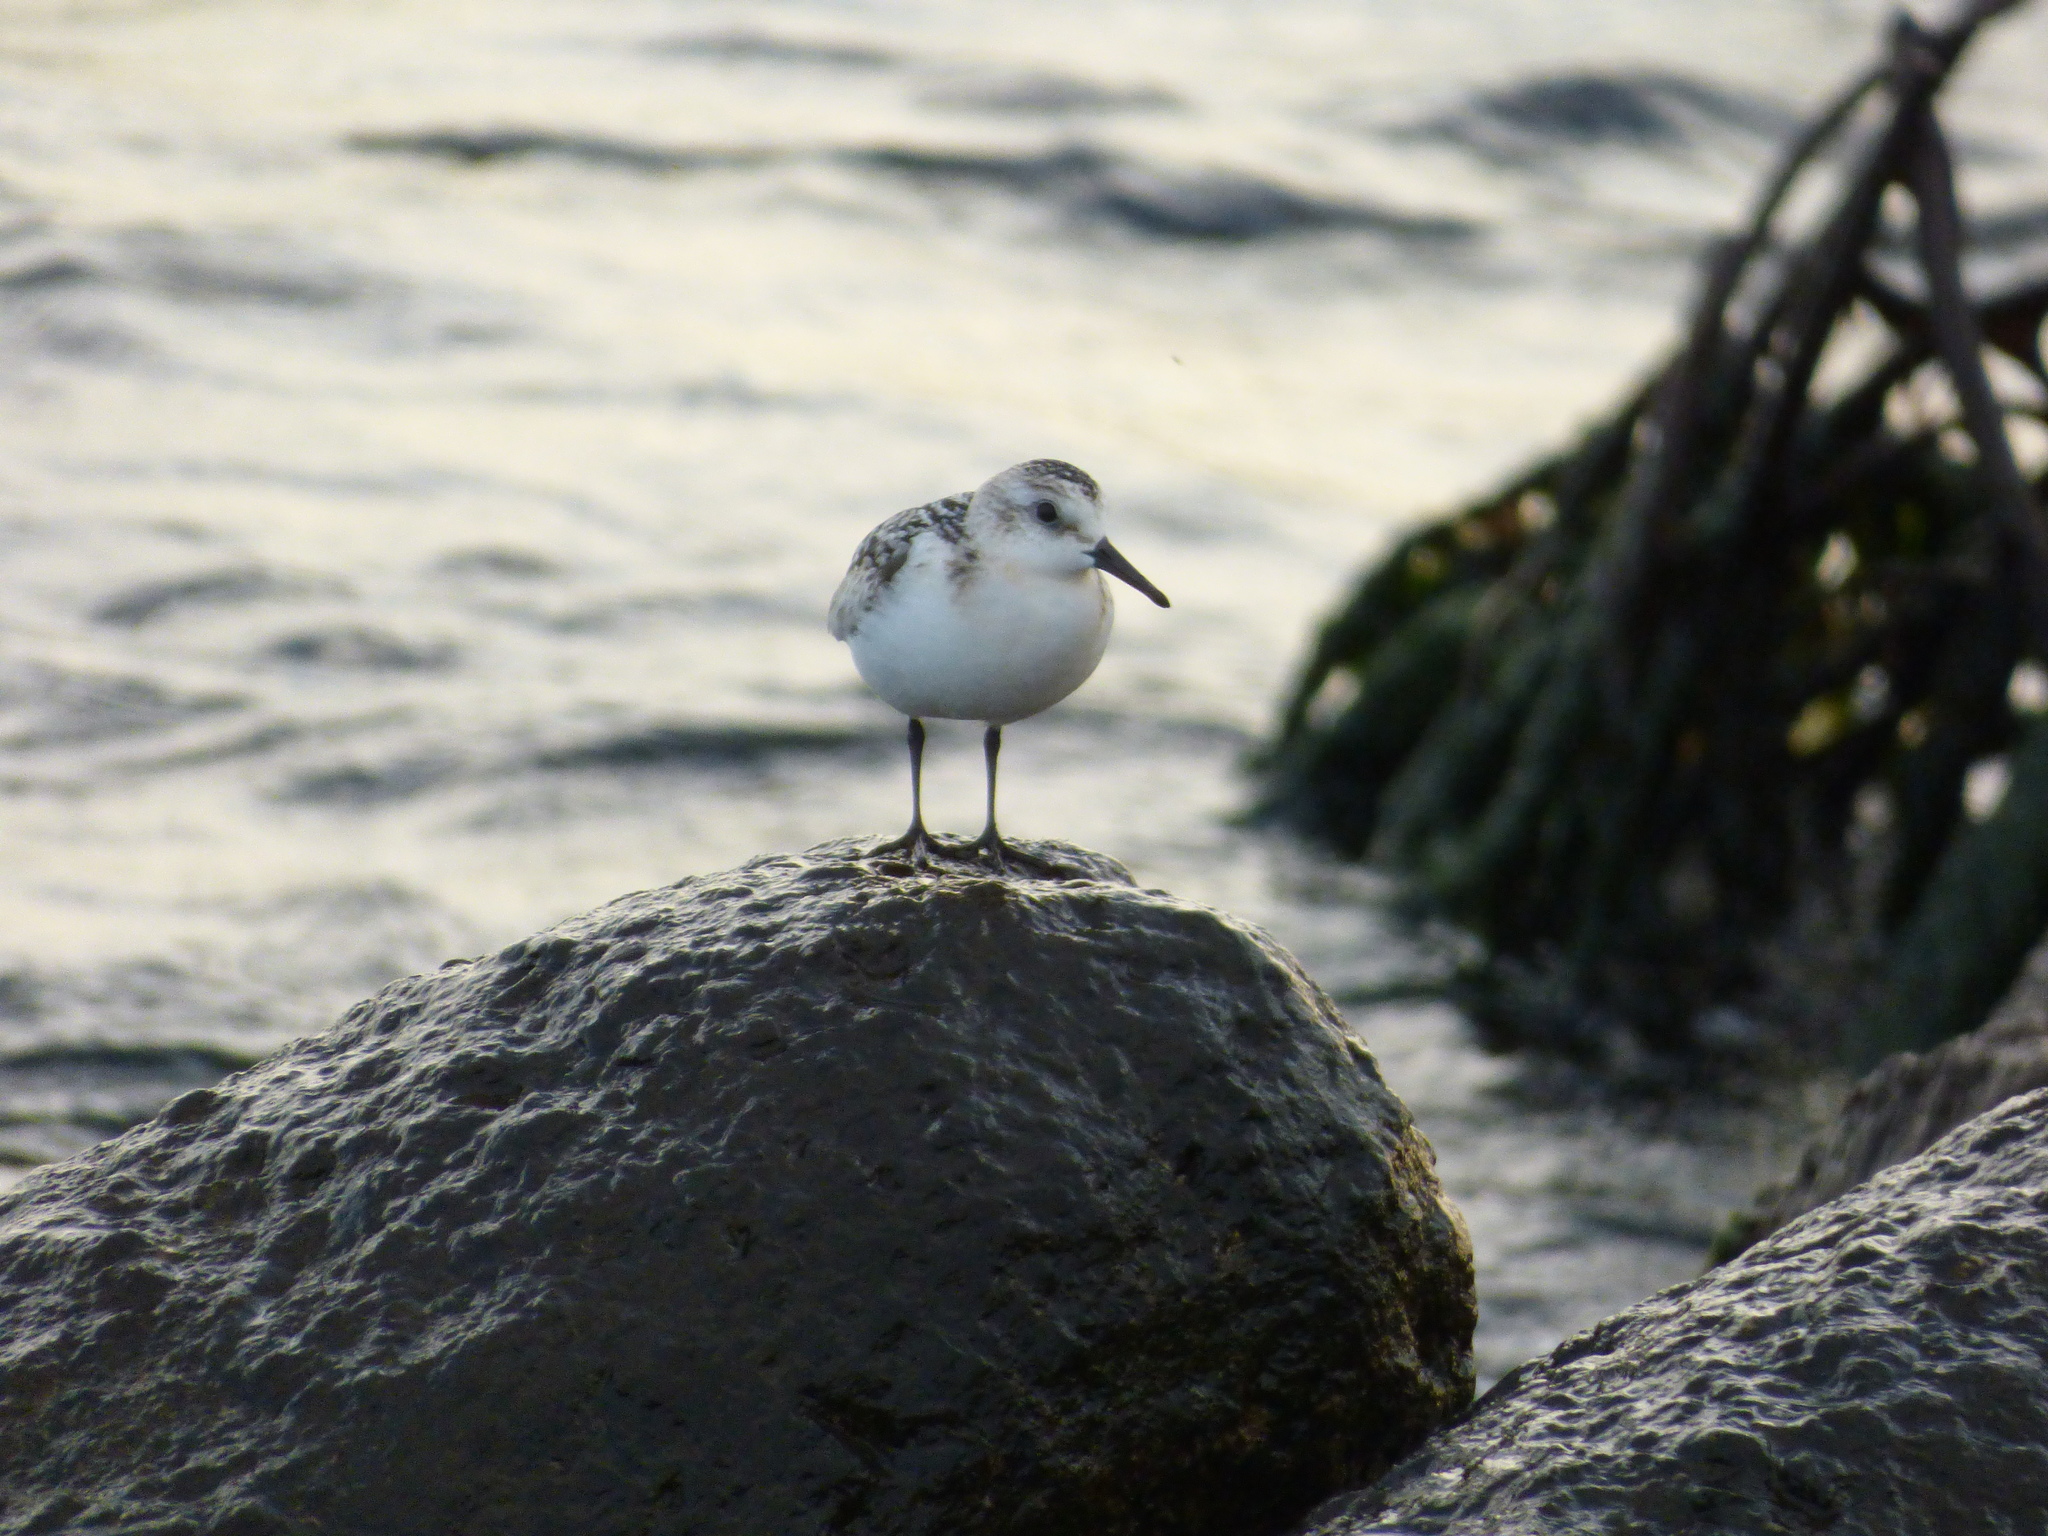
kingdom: Animalia
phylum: Chordata
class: Aves
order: Charadriiformes
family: Scolopacidae
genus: Calidris
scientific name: Calidris alba
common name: Sanderling
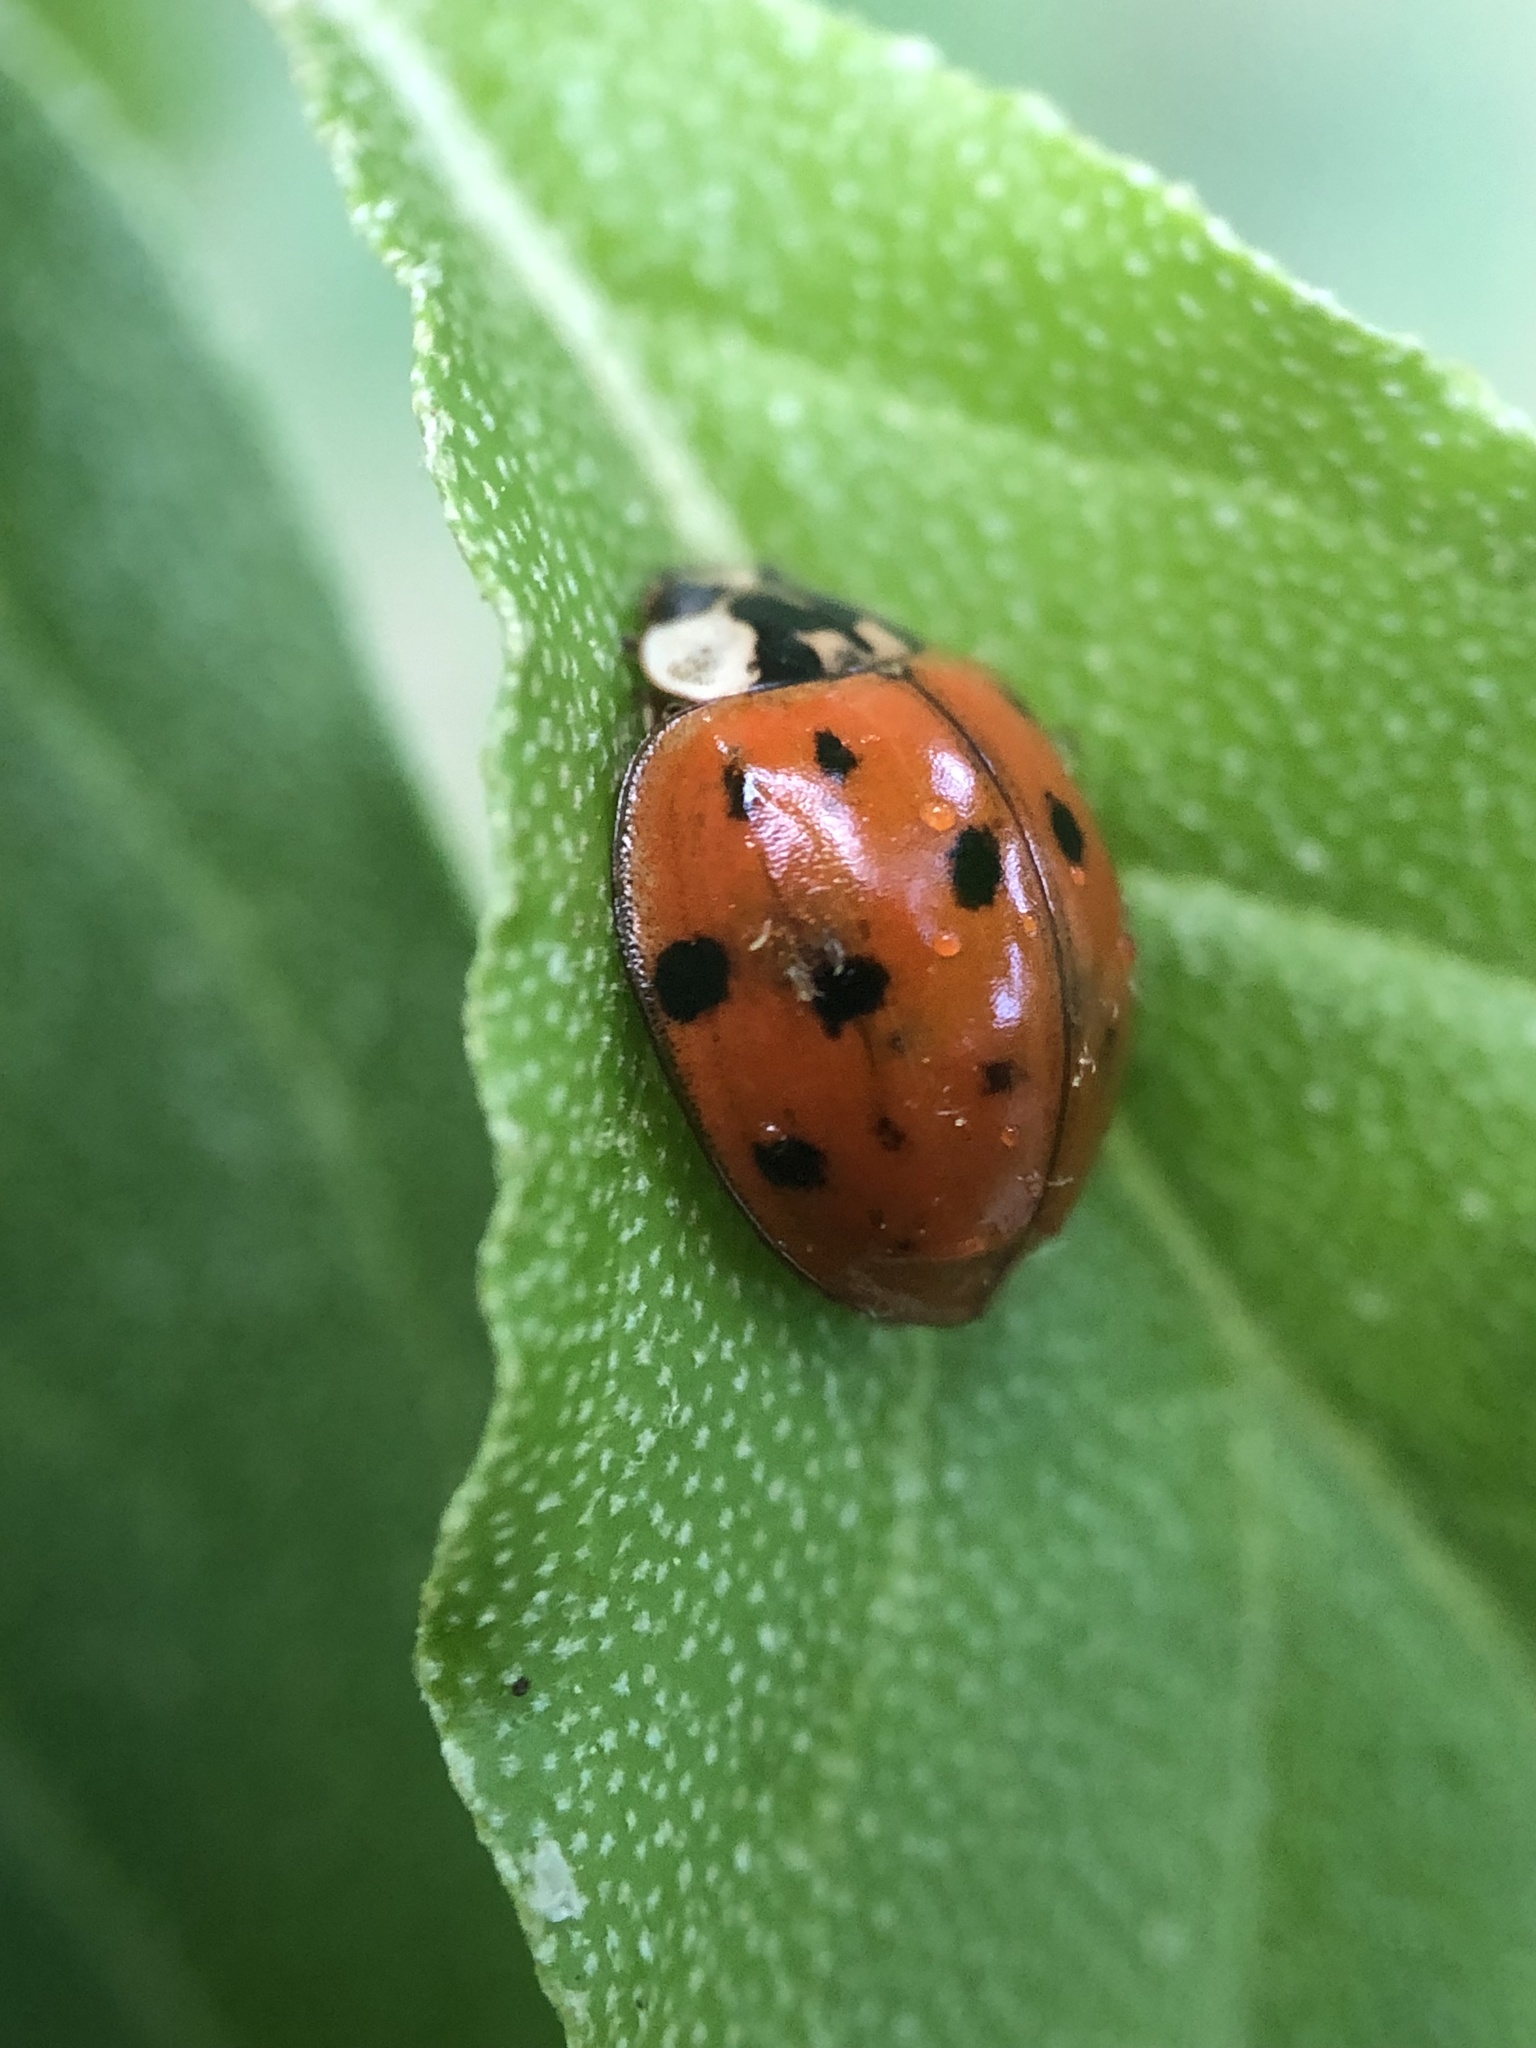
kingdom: Animalia
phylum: Arthropoda
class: Insecta
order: Coleoptera
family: Coccinellidae
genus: Harmonia
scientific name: Harmonia axyridis
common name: Harlequin ladybird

> _EXERCISE AIM_: Express every line of all the entries above as a JSON list of strings, one string per line, omitting any blank lines. Leave the pictures out of the answer.

> _SOLUTION TO THE PROBLEM_:
[
  "kingdom: Animalia",
  "phylum: Chordata",
  "class: Aves",
  "order: Charadriiformes",
  "family: Scolopacidae",
  "genus: Calidris",
  "scientific name: Calidris alba",
  "common name: Sanderling",
  "kingdom: Animalia",
  "phylum: Arthropoda",
  "class: Insecta",
  "order: Coleoptera",
  "family: Coccinellidae",
  "genus: Harmonia",
  "scientific name: Harmonia axyridis",
  "common name: Harlequin ladybird"
]